Il ressort des analyses que les patientes plus jeunes avaient une survie sans progression plus faible et étaient plus susceptibles d’interrompre leur hormonothérapie que les patientes plus âgées.

« Nous avons aussi observé que dans toutes les classes d’âge, la persistance à l’hormonothérapie améliore la survie. Aussi, plus la définition de persistance est stricte (moins de jours d’arrêt) plus l’augmentation de la survie sans récidive est importante. L’effet de la persistance sur la survie est beaucoup plus important chez les femmes plus jeunes », a indiqué Elise Dumas.

Les patientes – diagnostiquées avant l’âge de 34 ans – qui prenaient régulièrement l’hormonothérapie (pas de pause de 30 jours) ont eu des taux de survie sans progression à 5 ans améliorés de 75,8 % à 81,4 % (5,6 %, IC 95 % : 2,5-8,8) par rapport à la persistance observée [dans la population tout-venant].

Les stratégies de persistance de l’hormonothérapie prévoyant des interruptions de 90 et 180 jours ont réduit le bénéfice de la survie sans progression à 5 ans dans ce sous-groupe de patientes à 1,3 % (IC 95 % : 0,0-2,5) et 1,9 % (IC 95 % : 0,4-3,5), respectivement, par rapport à la persistance observée.

En revanche, l’amélioration de la persistance de l’hormonothérapie chez les patientes plus âgées n’a pas augmenté la survie sans récidive de plus de 1,2 %.

« Il y aurait beaucoup à gagner en termes de survie sans récidive pour les femmes jeunes si on trouvait des moyens pour qu’elles soient persistantes avec leur traitement. Aussi, elles ont plus à perdre à ne pas prendre leur traitement que les femmes plus âgées. Il existe des programmes pour améliorer l’adhérence à l’hormonothérapie de manière générale. Il pourrait être proposé d’améliorer le suivi de ces patientes jeunes, la détection des effets secondaires, la détection de la non-adhérence et l’amélioration de la prise en charge des effets secondaires de l’hormonothérapie. On peut désormais utiliser le laser pour la sécheresse vaginale par exemple, mais on peut surtout, chez certaines femmes, switcher de traitement et repasser des agonistes + anti-aromatases qui ont plus d’effets secondaires au tamoxifène », conclut la chercheuse.

Quid de l’interruption de traitement pour une grossesse ?

L’étude POSITIVE sur 516 patientes de moins de 43 ans, publiée en 2023, a montré que les jeunes femmes atteintes d’un cancer du sein hormonodépendant et ayant interrompu leur hormonothérapie à des fins de grossesse n’ont pas connu plus de récidives à court terme que les autres. A trois ans, le taux de récidives du cancer du sein (8,9 %) chez les participantes s’est avéré comparable à celui des autres femmes atteintes (9,2 %). 

Comment expliquer ces résultats apparemment contradictoires avec ceux de l’étude de cohorte française ?
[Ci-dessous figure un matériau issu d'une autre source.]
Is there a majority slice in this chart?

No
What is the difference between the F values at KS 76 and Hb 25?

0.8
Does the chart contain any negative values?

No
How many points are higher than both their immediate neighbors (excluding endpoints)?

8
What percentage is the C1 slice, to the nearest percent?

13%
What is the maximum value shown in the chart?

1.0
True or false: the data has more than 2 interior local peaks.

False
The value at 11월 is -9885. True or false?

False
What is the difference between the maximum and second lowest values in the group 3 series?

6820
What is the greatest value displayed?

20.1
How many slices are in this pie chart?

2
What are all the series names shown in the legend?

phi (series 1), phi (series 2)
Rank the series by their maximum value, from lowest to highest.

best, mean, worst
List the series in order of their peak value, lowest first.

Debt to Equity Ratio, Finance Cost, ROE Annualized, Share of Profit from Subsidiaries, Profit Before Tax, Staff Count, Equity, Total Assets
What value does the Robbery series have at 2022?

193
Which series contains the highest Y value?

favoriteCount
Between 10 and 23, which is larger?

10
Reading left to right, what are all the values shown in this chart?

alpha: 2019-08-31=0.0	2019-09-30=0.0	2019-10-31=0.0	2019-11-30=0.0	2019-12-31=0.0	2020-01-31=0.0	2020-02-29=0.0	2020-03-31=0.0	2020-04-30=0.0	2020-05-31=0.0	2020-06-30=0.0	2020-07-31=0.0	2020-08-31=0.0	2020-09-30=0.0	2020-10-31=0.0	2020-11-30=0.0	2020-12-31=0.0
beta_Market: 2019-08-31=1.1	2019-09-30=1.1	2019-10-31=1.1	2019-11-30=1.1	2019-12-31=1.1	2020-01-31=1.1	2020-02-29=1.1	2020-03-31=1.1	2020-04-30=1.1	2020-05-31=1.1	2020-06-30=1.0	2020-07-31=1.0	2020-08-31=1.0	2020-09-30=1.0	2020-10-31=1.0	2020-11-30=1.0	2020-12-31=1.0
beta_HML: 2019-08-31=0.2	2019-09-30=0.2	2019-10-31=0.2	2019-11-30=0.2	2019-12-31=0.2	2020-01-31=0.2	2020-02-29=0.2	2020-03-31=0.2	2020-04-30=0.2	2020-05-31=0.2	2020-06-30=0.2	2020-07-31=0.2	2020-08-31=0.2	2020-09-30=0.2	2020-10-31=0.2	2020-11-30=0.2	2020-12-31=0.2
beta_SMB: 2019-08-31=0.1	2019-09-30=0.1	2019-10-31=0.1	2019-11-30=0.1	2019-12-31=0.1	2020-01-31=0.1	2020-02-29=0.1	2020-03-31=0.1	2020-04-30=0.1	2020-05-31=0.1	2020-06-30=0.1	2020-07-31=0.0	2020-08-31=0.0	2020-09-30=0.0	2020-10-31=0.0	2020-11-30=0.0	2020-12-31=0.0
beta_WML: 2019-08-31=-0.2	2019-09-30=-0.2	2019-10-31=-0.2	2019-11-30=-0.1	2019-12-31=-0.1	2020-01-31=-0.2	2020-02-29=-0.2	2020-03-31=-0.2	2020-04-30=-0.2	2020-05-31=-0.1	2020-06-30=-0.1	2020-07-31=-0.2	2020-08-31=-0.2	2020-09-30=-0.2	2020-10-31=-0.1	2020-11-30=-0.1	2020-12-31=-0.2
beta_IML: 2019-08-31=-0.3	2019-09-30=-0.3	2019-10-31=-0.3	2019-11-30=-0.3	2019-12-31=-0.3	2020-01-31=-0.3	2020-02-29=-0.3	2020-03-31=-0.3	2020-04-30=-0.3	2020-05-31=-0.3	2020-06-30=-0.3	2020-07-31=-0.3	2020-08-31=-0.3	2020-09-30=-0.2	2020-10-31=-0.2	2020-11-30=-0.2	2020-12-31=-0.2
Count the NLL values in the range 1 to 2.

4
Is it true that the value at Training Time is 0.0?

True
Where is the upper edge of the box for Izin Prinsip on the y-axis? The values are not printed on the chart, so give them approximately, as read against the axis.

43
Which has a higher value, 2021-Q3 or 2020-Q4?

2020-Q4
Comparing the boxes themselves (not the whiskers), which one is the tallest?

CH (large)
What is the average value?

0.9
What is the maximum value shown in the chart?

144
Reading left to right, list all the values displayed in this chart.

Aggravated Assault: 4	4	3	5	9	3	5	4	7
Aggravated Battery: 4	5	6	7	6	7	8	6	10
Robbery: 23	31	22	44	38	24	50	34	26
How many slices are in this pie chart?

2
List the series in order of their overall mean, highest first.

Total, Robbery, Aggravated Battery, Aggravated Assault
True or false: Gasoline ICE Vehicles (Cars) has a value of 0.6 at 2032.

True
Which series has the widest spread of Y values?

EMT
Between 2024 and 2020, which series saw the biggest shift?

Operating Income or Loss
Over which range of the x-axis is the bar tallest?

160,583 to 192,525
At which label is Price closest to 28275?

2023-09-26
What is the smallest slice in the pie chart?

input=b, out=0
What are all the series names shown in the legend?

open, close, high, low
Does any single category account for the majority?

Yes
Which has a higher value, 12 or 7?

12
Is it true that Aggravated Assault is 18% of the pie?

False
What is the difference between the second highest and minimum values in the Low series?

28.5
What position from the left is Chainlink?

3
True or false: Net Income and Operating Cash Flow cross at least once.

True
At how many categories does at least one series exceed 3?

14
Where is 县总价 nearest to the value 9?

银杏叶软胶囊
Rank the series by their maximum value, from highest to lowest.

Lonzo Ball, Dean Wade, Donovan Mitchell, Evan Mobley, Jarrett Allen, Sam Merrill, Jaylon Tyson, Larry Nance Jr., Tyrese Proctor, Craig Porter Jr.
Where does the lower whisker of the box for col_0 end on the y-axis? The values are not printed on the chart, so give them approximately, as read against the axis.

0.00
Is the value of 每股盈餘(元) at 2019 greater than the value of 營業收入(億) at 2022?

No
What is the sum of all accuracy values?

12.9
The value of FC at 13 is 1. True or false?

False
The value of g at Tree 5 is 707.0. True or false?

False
« Ce ne sont que des hypothèses mais dans l’essai POSITIVE, les interruptions d’hormonothérapies étaient vraiment très contrôlées. Les femmes étaient très suivies. Aussi, nous ne savons pas très bien quel est l’effet de la grossesse sur la récidive, cela pourrait avoir un effet positif qui compenserait peut-être l’effet négatif de l’arrêt du traitement », suggère Elise Dumas qui poursuit « nous avons fait une analyse complémentaire sur notre étude où nous avons enlevé toutes les données chez les femmes enceintes. Or, cela ne change pas nos résultats. Cela signifie qu’interrompre l’hormonothérapie pour une raison autre qu’une grossesse n’est pas positif ».

Financements, liens d’intérêts : Institut National du Cancer (INCa). Tous les auteurs n’ont déclaré aucun conflit d’intérêt.